It looks good most of the way; just a small error near the end:
First work out -2.1 + 13.13, and then divide the result by 0.24.
Same correction needed for your second solution.
The equation d=0.12v^2 + 2.1v models the distance d in feet it takes a car traveling at a speed of v miles per hour to come to a complete stop. Graces car was able to stop after 350ft on a highway. If the speed limit in the area was 35 miles per hour, was she speeding? Justify your answer.
I did 350=0.12v^2 +2.1v
-350to both sides -350
0=0.12v^2 +2.1v-350
a=.12
b=2.1
c=-350
x=-b+- square root b^2-4ac/2a
x=-2.1+- square root 4.41-4(.12)(-350)/2(.12)

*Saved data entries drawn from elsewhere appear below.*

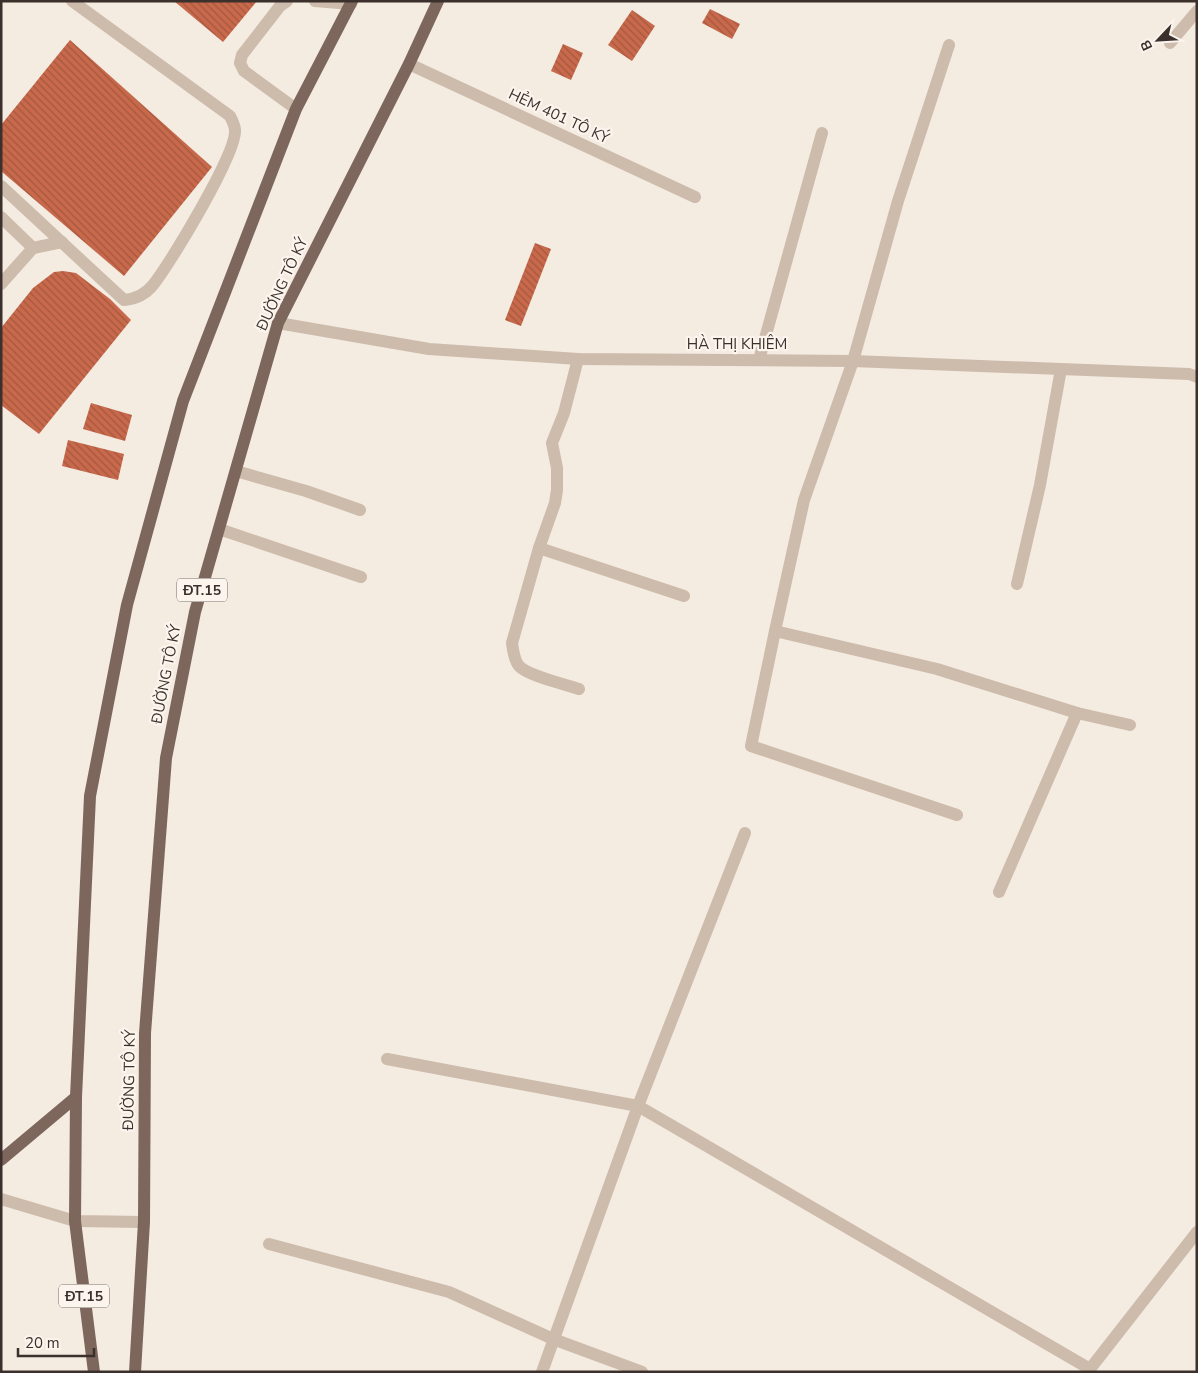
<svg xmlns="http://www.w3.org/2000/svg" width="1198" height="1373" viewBox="0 0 1198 1373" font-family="'Nunito Sans',sans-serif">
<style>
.building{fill:url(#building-back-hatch)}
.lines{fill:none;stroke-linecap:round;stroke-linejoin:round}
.minor{stroke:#cdbbac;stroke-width:12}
.major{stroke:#7d675c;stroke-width:12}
.labels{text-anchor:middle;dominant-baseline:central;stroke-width:4.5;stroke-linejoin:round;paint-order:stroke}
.shield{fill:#fbf5ee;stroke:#756b66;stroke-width:1}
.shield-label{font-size:14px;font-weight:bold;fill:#3b302b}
.street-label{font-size:15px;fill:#3b302b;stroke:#fbf5ee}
</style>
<defs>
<pattern id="building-back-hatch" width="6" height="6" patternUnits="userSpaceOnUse" patternTransform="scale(1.25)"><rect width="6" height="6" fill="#c8694b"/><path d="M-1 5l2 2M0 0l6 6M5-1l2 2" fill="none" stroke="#a4573f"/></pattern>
</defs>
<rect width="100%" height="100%" fill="#f4ebe1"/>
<g class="building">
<polygon points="174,1 257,1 223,42"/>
<polygon points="710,9 740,24 732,39 702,23"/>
<polygon points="632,10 655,26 632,61 608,45"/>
<polygon points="70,40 212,167 124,276 1,171 1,125"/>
<polygon points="563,44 583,53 571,80 551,71"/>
<polygon points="535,243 551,249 521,326 505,320"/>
<polygon points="63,271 76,273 110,299 131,320 39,434 1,405 1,328 33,288 54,272"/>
<polygon points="91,403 132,415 125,441 83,429"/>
<polygon points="68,440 124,454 118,480 62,466"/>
</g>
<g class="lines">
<g class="minor">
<polyline points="287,1 280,6 242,55 240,63 244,71 296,109"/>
<polyline points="315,1 351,4"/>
<polyline points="1170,43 1197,11"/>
<polyline points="949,45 898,201 853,361 804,500 775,631 937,669 1077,713 1130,725"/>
<polyline points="409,64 695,197"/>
<path d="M1,186L124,300C136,299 145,295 153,285C170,264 237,153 235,130C235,126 232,120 230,116L72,1"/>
<polyline points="1,217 33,248 62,242"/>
<polyline points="1,284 33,248"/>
<polyline points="278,323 429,349 578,359 853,361 1189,374 1197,377"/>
<polyline points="759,360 822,133"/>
<polyline points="236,471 306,491 360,510"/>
<polyline points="219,529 361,577"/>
<polyline points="539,548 555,503 557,490 557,468 552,443 564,413 578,359"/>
<polyline points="1017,584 1040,485 1061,369"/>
<polyline points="775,631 751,746 957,815"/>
<path d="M579,689C565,684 528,676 519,666C514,660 513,650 512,643L539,548L684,596"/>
<polyline points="999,892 1077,713"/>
<polyline points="387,1059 638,1106 745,833"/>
<polyline points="1,1199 75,1221 144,1222"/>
<polyline points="269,1244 449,1292 553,1339 642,1372"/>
<polyline points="542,1372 638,1106 1090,1369 1197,1232"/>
</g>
<g class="major">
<polyline points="1,1160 76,1097"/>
<polyline points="94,1372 75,1221 76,1097 90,796 127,605 183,401 296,109 352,1"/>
<polyline points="135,1372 144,1222 145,1033 166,758 195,612 278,323 409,64 438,1"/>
</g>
</g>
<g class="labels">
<g class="shield">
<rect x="177" y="578.5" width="50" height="23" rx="4"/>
<rect x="59" y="1284.5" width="50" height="23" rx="4"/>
</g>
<g class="shield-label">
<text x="202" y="590">ĐT.15</text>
<text x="84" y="1296">ĐT.15</text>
</g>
<g class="street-label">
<text transform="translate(559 116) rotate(25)">HẺM 401 TÔ KÝ</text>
<text transform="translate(282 284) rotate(-65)">ĐƯỜNG TÔ KÝ</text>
<text x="737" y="344">HÀ THỊ KHIÊM</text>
<text transform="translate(166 674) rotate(-79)">ĐƯỜNG TÔ KÝ</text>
<text transform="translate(129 1080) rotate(-89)">ĐƯỜNG TÔ KÝ</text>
</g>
</g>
<rect width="1198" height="1373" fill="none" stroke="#3b302b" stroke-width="5"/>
<g transform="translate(1158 40) rotate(245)" stroke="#fbf5ee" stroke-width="4" paint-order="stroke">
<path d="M0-4L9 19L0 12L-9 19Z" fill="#3b302b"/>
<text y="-8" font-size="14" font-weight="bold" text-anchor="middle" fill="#3b302b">B</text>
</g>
<path d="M18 1348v8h76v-8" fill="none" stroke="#3b302b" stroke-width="2.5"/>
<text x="25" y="1348" font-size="15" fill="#3b302b" stroke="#fbf5ee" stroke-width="4" paint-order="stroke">20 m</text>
</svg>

x=-2.1+- square root172.41/.24
square root of 172.41= 13.13, now divide that by .24=54.71
-2.1 +54.71 = 52.61
-2.1-54.71= -56.81 - we don't use this one
So if the speed limit was 35 mph , Grace was speeding, going approx. 52 mph
Can you please check my work? Is this correct?
Thank you for your help!!
2 answers
thank you
so I got 45.95, so approx. 46mph, which is still over the speed limit.
Thank you for taking the time to check my long involved problem.
so I got 45.95, so approx. 46mph, which is still over the speed limit.
Thank you for taking the time to check my long involved problem.